The most intriguing and enjoyable scene includes actors covered in trash, dancing to the steady, strong beat of drums around the stage and into the audience. The dancers are effective in using stage space throughout the scene. They resemble a group of children dancing and playing in a short scene of a "Sesame Street" episode. During the scene, the dancers are confronted by dancing janitors who attempt to clean the stage of the garbage. The chase between the dancing garbage and janitors creates unique, exciting images and, thus, draws the audience into the scene. It is fun and successful in its spontenaeity, free of bad sexual innuendos.

The orchestra was effective in animating the scenes. All the music was composed by Double-degree sophomore Zachary Layton. The costumes are flamboyant and original. In addition, the staging makes good use of the large area in Jones Field House. All these elements successfully envelop the audience into a different world, but it is a confusing one. Scenes switch moods so quickly that it turns ineffective, especially some of the scenes that are supposed to be shocking. There is one scene with two women walking two tighty-whitey clad males who, once let loose off their leashes, sniff each other's butts and then one humps the other. Meanwhile, the two women sniff each other out and squeal. It goes on too long and leaves the audience not shocked or uncomfortable, just disgusted.

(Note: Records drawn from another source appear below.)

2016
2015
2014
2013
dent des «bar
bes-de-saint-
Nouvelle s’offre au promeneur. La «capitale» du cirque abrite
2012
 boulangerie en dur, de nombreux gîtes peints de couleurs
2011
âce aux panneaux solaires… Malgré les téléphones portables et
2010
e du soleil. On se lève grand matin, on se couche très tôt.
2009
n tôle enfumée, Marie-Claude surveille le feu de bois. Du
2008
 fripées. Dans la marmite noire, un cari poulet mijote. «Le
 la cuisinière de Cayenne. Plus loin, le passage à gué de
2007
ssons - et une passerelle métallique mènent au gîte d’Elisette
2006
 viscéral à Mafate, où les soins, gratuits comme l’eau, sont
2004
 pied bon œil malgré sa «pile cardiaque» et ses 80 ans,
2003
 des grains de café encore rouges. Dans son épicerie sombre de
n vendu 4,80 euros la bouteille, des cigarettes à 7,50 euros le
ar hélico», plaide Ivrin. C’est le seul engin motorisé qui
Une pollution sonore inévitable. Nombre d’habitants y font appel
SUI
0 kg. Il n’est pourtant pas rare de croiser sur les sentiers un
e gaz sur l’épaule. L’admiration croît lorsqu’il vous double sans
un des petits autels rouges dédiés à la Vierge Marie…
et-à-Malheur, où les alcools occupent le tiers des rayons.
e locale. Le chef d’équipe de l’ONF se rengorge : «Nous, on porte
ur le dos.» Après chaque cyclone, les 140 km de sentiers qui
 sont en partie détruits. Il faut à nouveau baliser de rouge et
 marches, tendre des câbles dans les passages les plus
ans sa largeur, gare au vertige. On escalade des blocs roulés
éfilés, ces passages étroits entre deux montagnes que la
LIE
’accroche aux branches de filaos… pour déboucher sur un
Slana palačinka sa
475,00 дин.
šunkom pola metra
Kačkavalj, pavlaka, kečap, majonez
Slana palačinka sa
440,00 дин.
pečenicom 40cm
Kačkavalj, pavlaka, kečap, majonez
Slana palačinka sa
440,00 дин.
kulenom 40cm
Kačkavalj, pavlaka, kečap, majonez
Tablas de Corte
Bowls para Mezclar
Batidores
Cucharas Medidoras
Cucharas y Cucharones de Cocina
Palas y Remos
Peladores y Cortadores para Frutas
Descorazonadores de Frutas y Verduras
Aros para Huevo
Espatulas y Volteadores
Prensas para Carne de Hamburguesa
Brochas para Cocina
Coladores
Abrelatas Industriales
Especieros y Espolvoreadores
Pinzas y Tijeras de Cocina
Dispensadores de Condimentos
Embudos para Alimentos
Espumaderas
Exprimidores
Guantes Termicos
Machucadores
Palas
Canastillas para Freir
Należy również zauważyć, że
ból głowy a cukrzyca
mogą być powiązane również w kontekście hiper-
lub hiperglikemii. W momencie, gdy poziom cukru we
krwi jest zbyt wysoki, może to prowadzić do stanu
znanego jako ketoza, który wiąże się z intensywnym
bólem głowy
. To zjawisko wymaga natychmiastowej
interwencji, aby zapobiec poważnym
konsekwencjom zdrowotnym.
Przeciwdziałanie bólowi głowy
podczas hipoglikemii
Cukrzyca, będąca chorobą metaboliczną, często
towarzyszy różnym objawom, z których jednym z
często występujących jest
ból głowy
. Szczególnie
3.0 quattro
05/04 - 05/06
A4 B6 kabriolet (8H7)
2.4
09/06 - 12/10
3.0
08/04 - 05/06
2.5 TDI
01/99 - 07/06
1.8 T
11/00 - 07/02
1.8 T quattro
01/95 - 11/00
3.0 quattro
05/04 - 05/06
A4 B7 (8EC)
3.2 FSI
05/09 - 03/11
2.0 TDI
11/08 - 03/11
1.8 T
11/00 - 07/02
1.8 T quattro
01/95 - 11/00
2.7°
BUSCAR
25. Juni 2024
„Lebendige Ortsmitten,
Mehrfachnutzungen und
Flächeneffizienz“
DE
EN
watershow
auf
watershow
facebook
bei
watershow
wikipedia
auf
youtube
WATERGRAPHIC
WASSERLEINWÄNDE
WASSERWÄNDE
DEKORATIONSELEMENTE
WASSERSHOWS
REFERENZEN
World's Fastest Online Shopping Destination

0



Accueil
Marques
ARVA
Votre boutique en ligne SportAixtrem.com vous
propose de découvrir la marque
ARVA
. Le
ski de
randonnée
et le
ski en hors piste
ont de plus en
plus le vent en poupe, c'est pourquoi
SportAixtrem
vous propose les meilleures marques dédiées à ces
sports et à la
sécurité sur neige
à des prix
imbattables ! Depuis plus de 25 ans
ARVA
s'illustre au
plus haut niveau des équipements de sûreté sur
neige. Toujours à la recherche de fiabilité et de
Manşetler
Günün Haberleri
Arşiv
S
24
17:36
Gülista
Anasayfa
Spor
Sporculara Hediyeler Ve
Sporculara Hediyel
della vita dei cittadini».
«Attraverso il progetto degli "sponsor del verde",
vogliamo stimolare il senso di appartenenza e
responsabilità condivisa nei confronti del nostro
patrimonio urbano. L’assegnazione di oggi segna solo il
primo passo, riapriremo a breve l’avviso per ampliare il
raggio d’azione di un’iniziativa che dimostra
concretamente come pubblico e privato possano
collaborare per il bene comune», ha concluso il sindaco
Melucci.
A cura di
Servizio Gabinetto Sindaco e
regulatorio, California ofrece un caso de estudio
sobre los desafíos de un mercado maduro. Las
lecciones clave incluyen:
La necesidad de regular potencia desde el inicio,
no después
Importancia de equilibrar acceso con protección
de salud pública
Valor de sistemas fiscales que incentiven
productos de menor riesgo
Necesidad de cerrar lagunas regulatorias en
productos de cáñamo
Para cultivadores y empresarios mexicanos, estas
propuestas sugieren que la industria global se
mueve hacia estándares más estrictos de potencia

It is difficult for the audience to differentiate whether the actors of the Gooseflesh Niteclub Circus are taking their scenes and interludes too seriously or if they are trying to make fun of the seriousness of Vaudeville acts with a great intensity. There are moments throughout the performance when the audience loses interest in the performance but are drawn back into it by more interesting scenes or where actors roam the audience or look for participants. Long monologues, given by a story teller and stand-up comic, and numerous unresolved scenes frustrate the audience as they sit through this performance. While the music is always clear, it often drowns out the actors' voices.

On the other hand, the costumes entice the audience's eyes, keeping them glued to the actions performed on the stage. The alien beings, the garbage dancers and the red hornet impress the audience with their creativity and intricacy. The array of lights also draw attention to the actors and their acts, maintaining the liveliness of the dark and strange circus.

The actors perform well in each scene and interlude, but the content of each of their performances lacks meaning. Should the audience look for that deeper meaning or take the scenes as they are presented? The actors tend to push the lewd aspects of the circus too far, rendering them silly, not shocking. The audience is left to question aspects of the entire performance as they are left in their seats in a strange and altogether unfamiliar atmosphere.